Re: Performing Rights Society Again # Sole trader
Posted by Martin Kelly on April 20, 2012, 10:06 pm, in reply to "Re: Performing Rights Society Again #"
I've had the usual pestering calls from PPL and the most recent was 10 days ago. I had heard that a sole trader was exempt so being a one-man-business I pursued this line and when I was asked what I do when visitors arrive I stated that firstly there is a notice saying No Unauthorised Entry and if they do enter I turn the radio off. |
I was then told that I would receive an invoice for £71 approx.
I vented my annoyance and said I would appeal on the grounds of entrapment due to the line of questioning and lack of forthcoming help.
I then received the invoice, looked on the PPL website under FAQ's - 'I work alone do I need a PPL licence?' From PPL website below,
The courts have given guidance on the legal meaning of 'playing in public' and have determined that it covers any playing of music other than in a domestic context. There is no legal requirement for a minimum number of people to be present. On this basis, the playing of recorded music in a business environment will ordinarily require a PPL licence, including where this is only audible to workers. Recorded music can be a powerful business tool, whatever the size of the business.
However, PPL operates a discretionary licensing policy in respect of lone workers, as follows:
Lone workers in factories and offices
PPL does not require a business to obtain a licence under PPL's Factories & Offices tariff (PPL212) where both of the following criteria apply:
1. It is a factory or office with only one worker; and
2. Recorded music is not played at any time when any other person is at, or visiting, the premises (such as another staff member, a member of the public or any other visitor).
Please note that, in the event that a factory or office meets the above criteria but is also using recorded music in other ways (such as telephone music on hold), it would still require the appropriate PPL licence for those other uses.

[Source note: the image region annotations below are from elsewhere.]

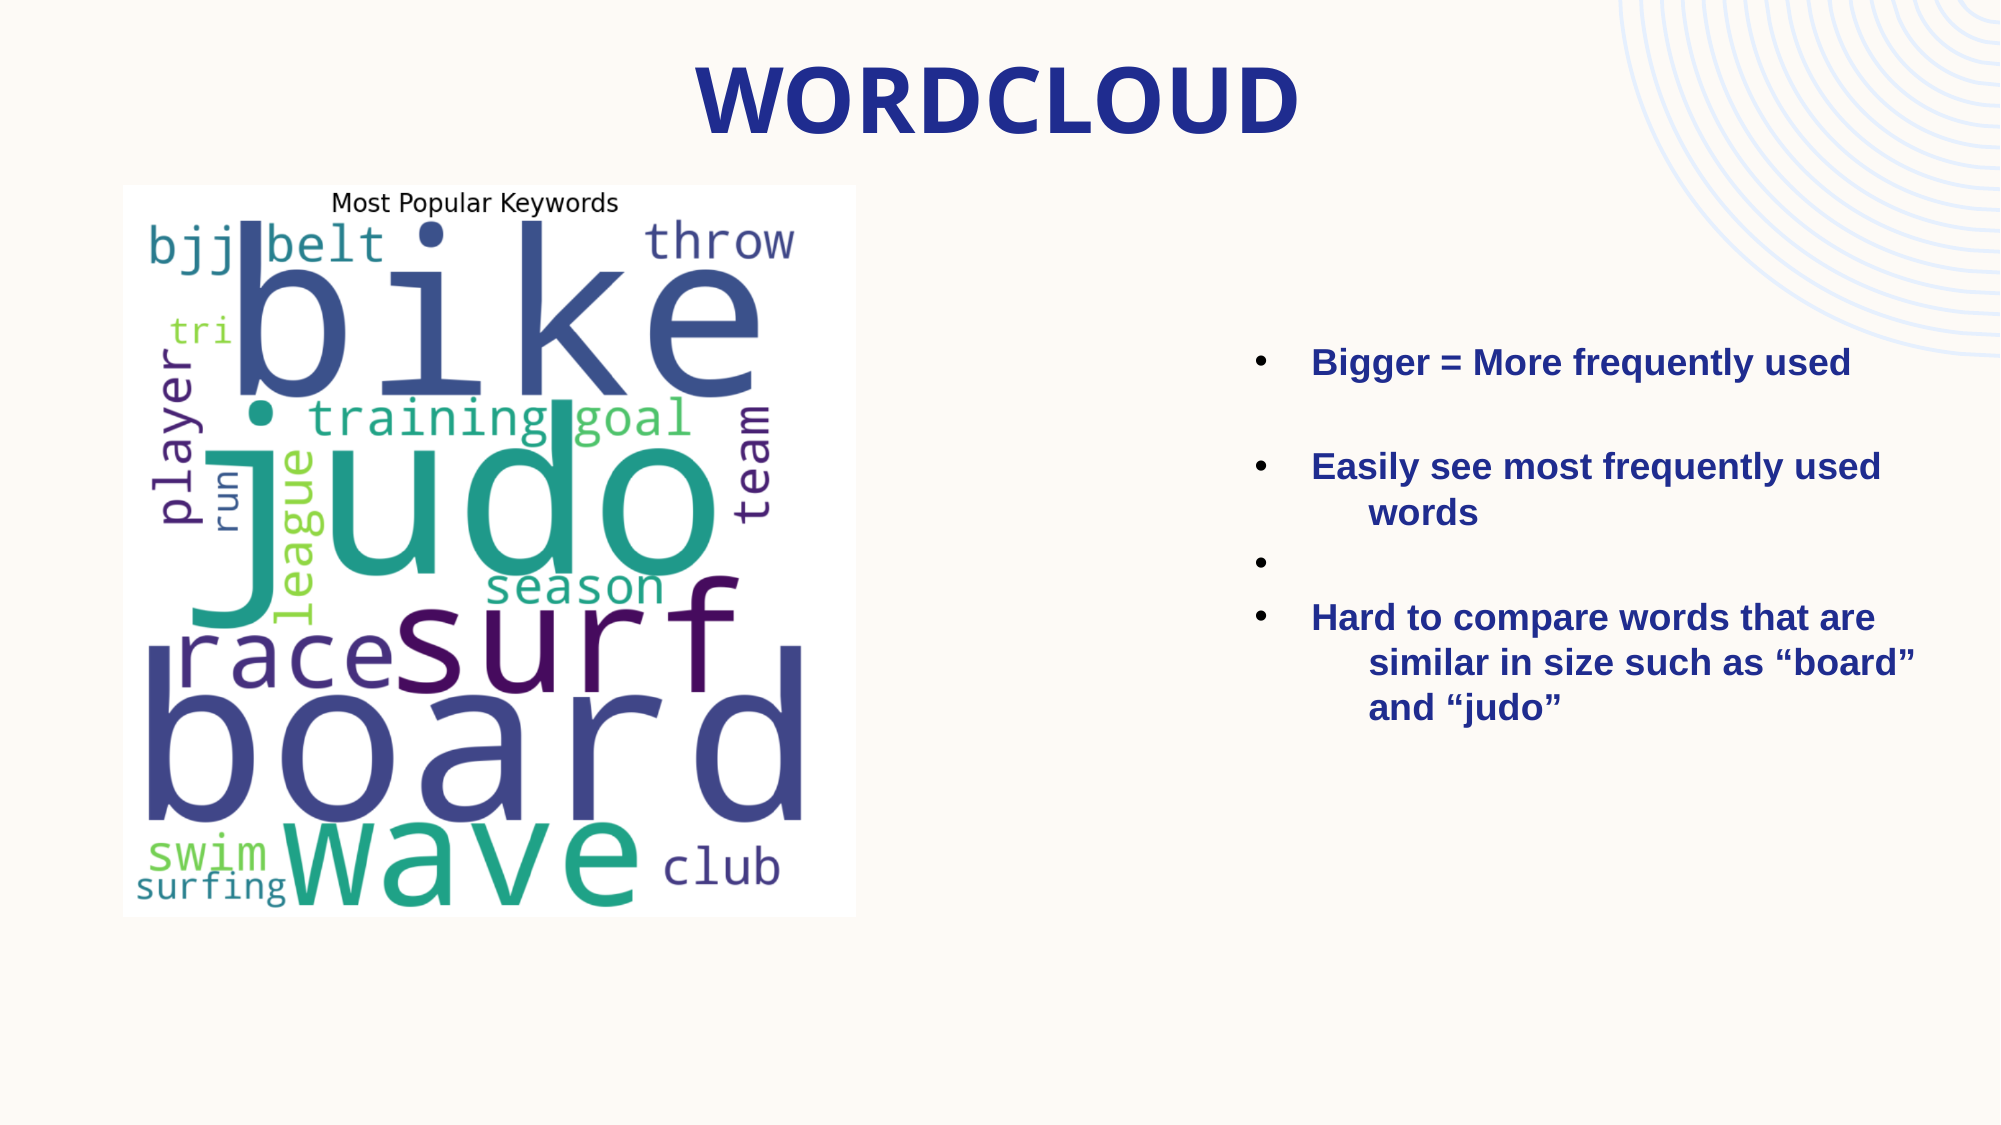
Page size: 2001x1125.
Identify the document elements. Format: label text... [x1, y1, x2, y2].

list Bigger = More frequently used Easily see most frequently used words Hard to compare words that are similar in size such as “board” and “judo” [1239, 330, 1940, 1091]
title WORDCLOUD [123, 34, 1875, 161]
picture [123, 185, 856, 917]
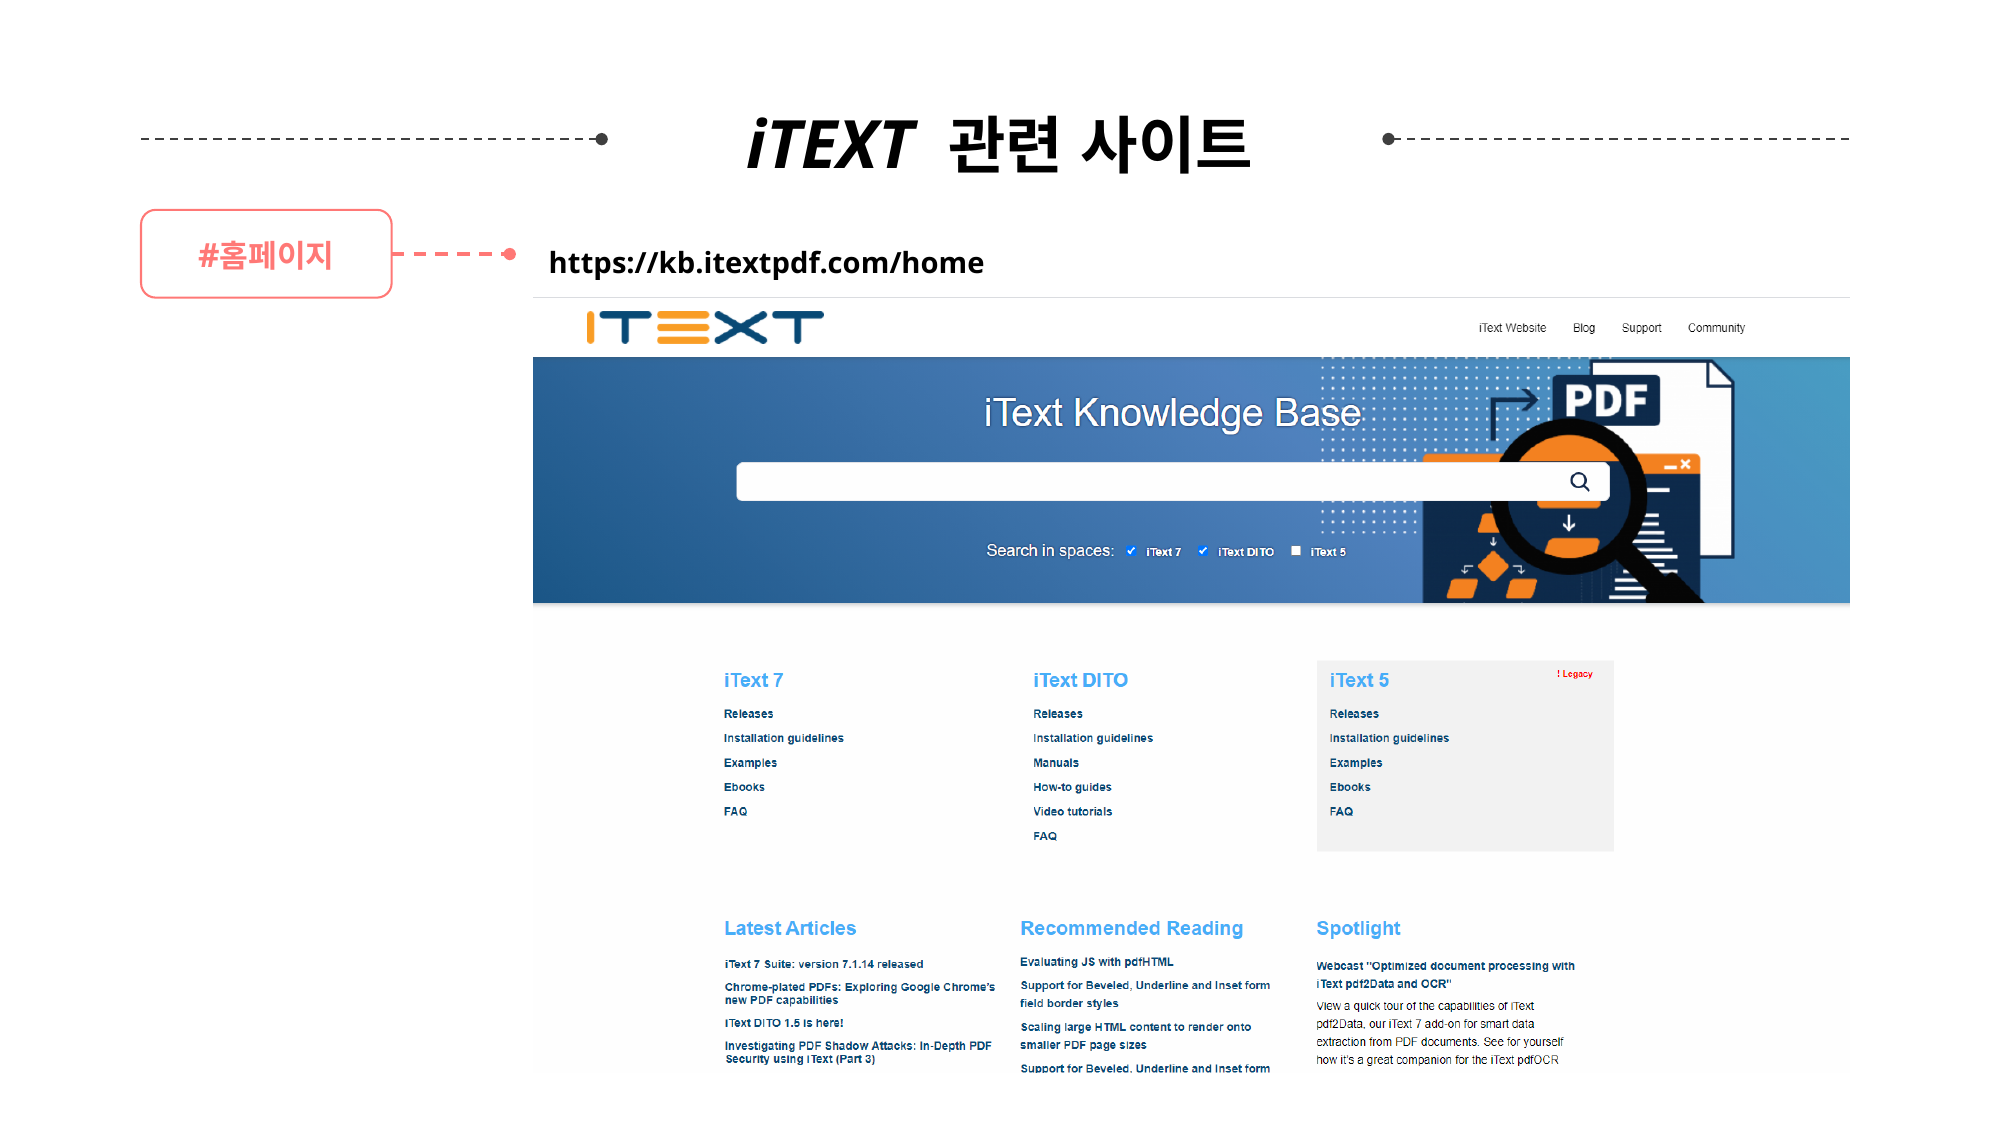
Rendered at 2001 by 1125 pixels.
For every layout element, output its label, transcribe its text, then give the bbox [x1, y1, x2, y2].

text_box iTEXT 관련 사이트 [613, 54, 1387, 191]
picture [533, 297, 1850, 1073]
text_box https://kb.itextpdf.com/home [533, 201, 1017, 297]
text_box #홈페이지 [141, 209, 392, 298]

Lone workers in other commercial premises
PPL similarly would not require a lone worker to obtain a licence to play recorded music as background music at other types of business premises, provided that it is not played at any time when any other person is at, or visiting, the premises.
An example would be a shop where there is only one member of staff, and recorded music is only played when the shop is closed to customers and other visitors. Under its discretionary licensing policy, PPL would not require the shop to obtain a licence for this. Similarly, PPL would not seek to license a worker playing recorded music when alone in a company car or delivery vehicle.
We would encourage businesses to contact PPL so that we can advise further on what (if any) PPL licensing requirements may be applicable to their specific circumstances. PPL may vary its discretionary licensing policies from time to time but we do not have any current plans in this regard and we would give reasonable notice to our customers before doing so. PPL has a separate discretionary licensing policy in respect of home offices.
I phoned them and explained what had happened, quoted the fact above and they have now cancelled the invoice and said that I will not be contacted again, perhaps a random inspection?